Inhibition of non-canonical Wnt5a reduced pathological neovascularization following OIR. (A–D) Expression of Wnt5a, Wnt7a, Wnt7b and Wnt3a in mice with either endothelial- or pericyte-specific CCN1 deletion and their wild-type littermates following OIR. Wnt ligand gene expression was analyzed by qPCR in retinal lysates harvested at P17. **p < 0.01 versus CCN1^+/+. *p < 0.01 versus Cdh5-CreER^T2 CCN1^Δ/Δ. (E–G) Flat-mount images of IB4-stained retinas from OIR mice at P17 following treatment with either TNP470 or vehicle alone (Veh). Areas of pre-retinal neovascular tufts at P17 were delineated by a computer-assisted image software and highlighted in blue (c for a and d for b). The compiled data showing the percentage of neovascular and avascular areas are represented in F and G. **p < 0.05 versus +Veh. (H) Transcript levels of CCN1, YAP, SNAIL and G3BP2 as determined by qPCR in retinas from OIR mice injected with either control vehicle or TNP470. RNA levels at P17 (+Veh) were set to 100% to facilitate comparison among groups. *p < 0.01 versus P17 (+Veh). (I) Retinal flat-mounts from OIR CCN1:GFP reporter mice treated with vehicle or TNP470. Note that TNP470 treatment resulted in reduced neovascular tuft formation and reexpression of the CCN1:GFP reporter in ECs instead of perivascular pericytes in remnant tufts (arrows).

Figure 8

Regulation of EC proliferation and CCN1 gene expression by Wnt5a. (A,B) Monocultures and cocultures of ECs and pericytes (P) were transduced with either Ad-CCN1 or Ad-luc and further assessed for Wnt5a gene expression and BrdU incorporation in ECs. Cocultures of Ad-luc-infected ECs and Ad-CCN1-infected pericytes were incubated in the presence and absence of TNP470 (50 μM). *p < 0.01 versus Ad-luc. **p < 0.05 versus EC-Ad-CCN1 P-Ad-luc. ***p < 0.05 versus EC-Ad-luc P-Ad-CCN1. (C) Effects of Wnt5a on CCN1 gene expression on monolayer cell cultures of ECs and pericytes.
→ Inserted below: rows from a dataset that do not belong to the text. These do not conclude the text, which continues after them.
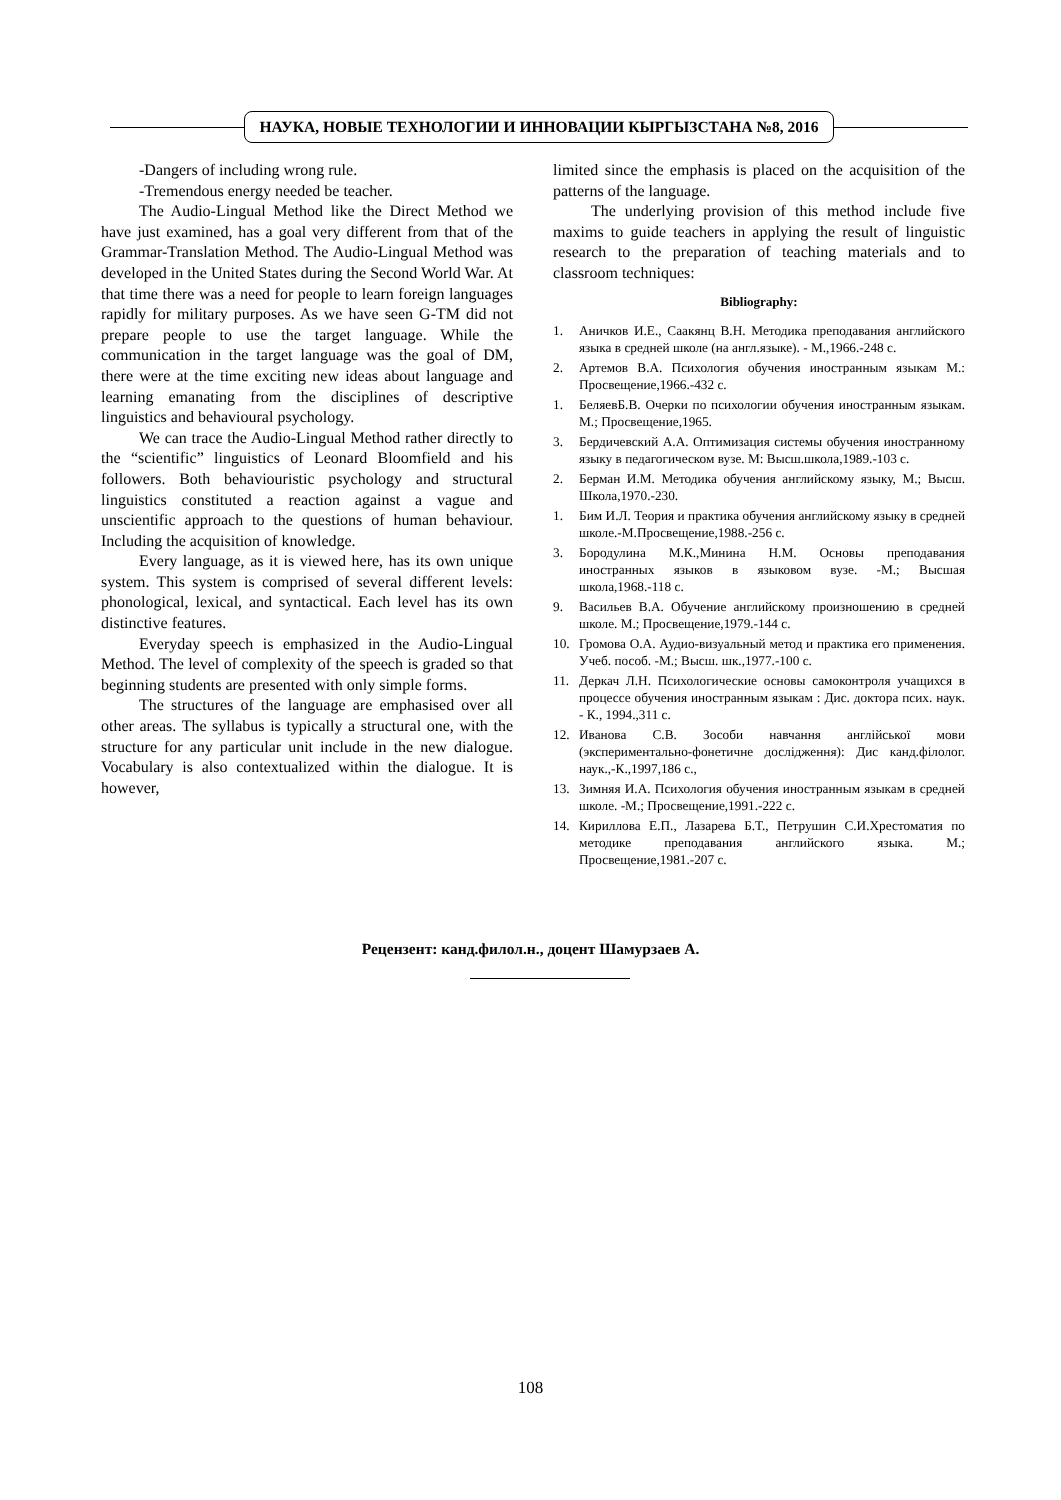НАУКА, НОВЫЕ ТЕХНОЛОГИИ И ИННОВАЦИИ КЫРГЫЗСТАНА №8, 2016
-Dangers of including wrong rule.
-Tremendous energy needed be teacher.
The Audio-Lingual Method like the Direct Method we have just examined, has a goal very different from that of the Grammar-Translation Method. The Audio-Lingual Method was developed in the United States during the Second World War. At that time there was a need for people to learn foreign languages rapidly for military purposes. As we have seen G-TM did not prepare people to use the target language. While the communication in the target language was the goal of DM, there were at the time exciting new ideas about language and learning emanating from the disciplines of descriptive linguistics and behavioural psychology.
We can trace the Audio-Lingual Method rather directly to the “scientific” linguistics of Leonard Bloomfield and his followers. Both behaviouristic psychology and structural linguistics constituted a reaction against a vague and unscientific approach to the questions of human behaviour. Including the acquisition of knowledge.
Every language, as it is viewed here, has its own unique system. This system is comprised of several different levels: phonological, lexical, and syntactical. Each level has its own distinctive features.
Everyday speech is emphasized in the Audio-Lingual Method. The level of complexity of the speech is graded so that beginning students are presented with only simple forms.
The structures of the language are emphasised over all other areas. The syllabus is typically a structural one, with the structure for any particular unit include in the new dialogue. Vocabulary is also contextualized within the dialogue. It is however,
limited since the emphasis is placed on the acquisition of the patterns of the language.
The underlying provision of this method include five maxims to guide teachers in applying the result of linguistic research to the preparation of teaching materials and to classroom techniques:
Bibliography:
1. Аничков И.Е., Саакянц В.Н. Методика преподавания английского языка в средней школе (на англ.языке). - М.,1966.-248 с.
2. Артемов В.А. Психология обучения иностранным языкам М.: Просвещение,1966.-432 с.
1. БеляевБ.В. Очерки по психологии обучения иностранным языкам. М.; Просвещение,1965.
3. Бердичевский А.А. Оптимизация системы обучения иностранному языку в педагогическом вузе. М: Высш.школа,1989.-103 с.
2. Берман И.М. Методика обучения английскому языку, М.; Высш. Школа,1970.-230.
1. Бим И.Л. Теория и практика обучения английскому языку в средней школе.-М.Просвещение,1988.-256 с.
3. Бородулина М.К.,Минина Н.М. Основы преподавания иностранных языков в языковом вузе. -М.; Высшая школа,1968.-118 с.
9. Васильев В.А. Обучение английскому произношению в средней школе. М.; Просвещение,1979.-144 с.
10. Громова О.А. Аудио-визуальный метод и практика его применения. Учеб. пособ. -М.; Высш. шк.,1977.-100 с.
11. Деркач Л.Н. Психологические основы самоконтроля учащихся в процессе обучения иностранным языкам : Дис. доктора псих. наук. - К., 1994.,311 с.
12. Иванова С.В. Зособи навчання англійської мови (экспериментально-фонетичне дослідження): Дис канд.філолог. наук.,-К.,1997,186 с.,
13. Зимняя И.А. Психология обучения иностранным языкам в средней школе. -М.; Просвещение,1991.-222 с.
14. Кириллова Е.П., Лазарева Б.Т., Петрушин С.И.Хрестоматия по методике преподавания английского языка. М.; Просвещение,1981.-207 с.
Рецензент: канд.филол.н., доцент Шамурзаев А.
108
Cultured ECs and pericytes were left untreated or treated with jasplakinolide for 2 h in the presence and absence of Wnt5a. CCN1 protein expression was determined by western immunoblotting. (D) Working model of the interplay between CCN1 and Wnt5a and their role in EC/pericyte crosstalk. Under ischemic conditions, EC/pericyte cooperation is altered by the shutdown of CCN1 in ECs and its expression by pericytes. Inasmuch as secreted CCN1 remains pericellular and acts largely on the cells that produce it, pericyte-derived CCN1 induces the expression of Wnt5a which acts in a paracrine manner to dampen CCN1 expression in ECs, stimulate their proliferation and promote retinal neovascularization. Thus, pericyte-derived CCN1 increases the sensitivity of ECs to ischemia.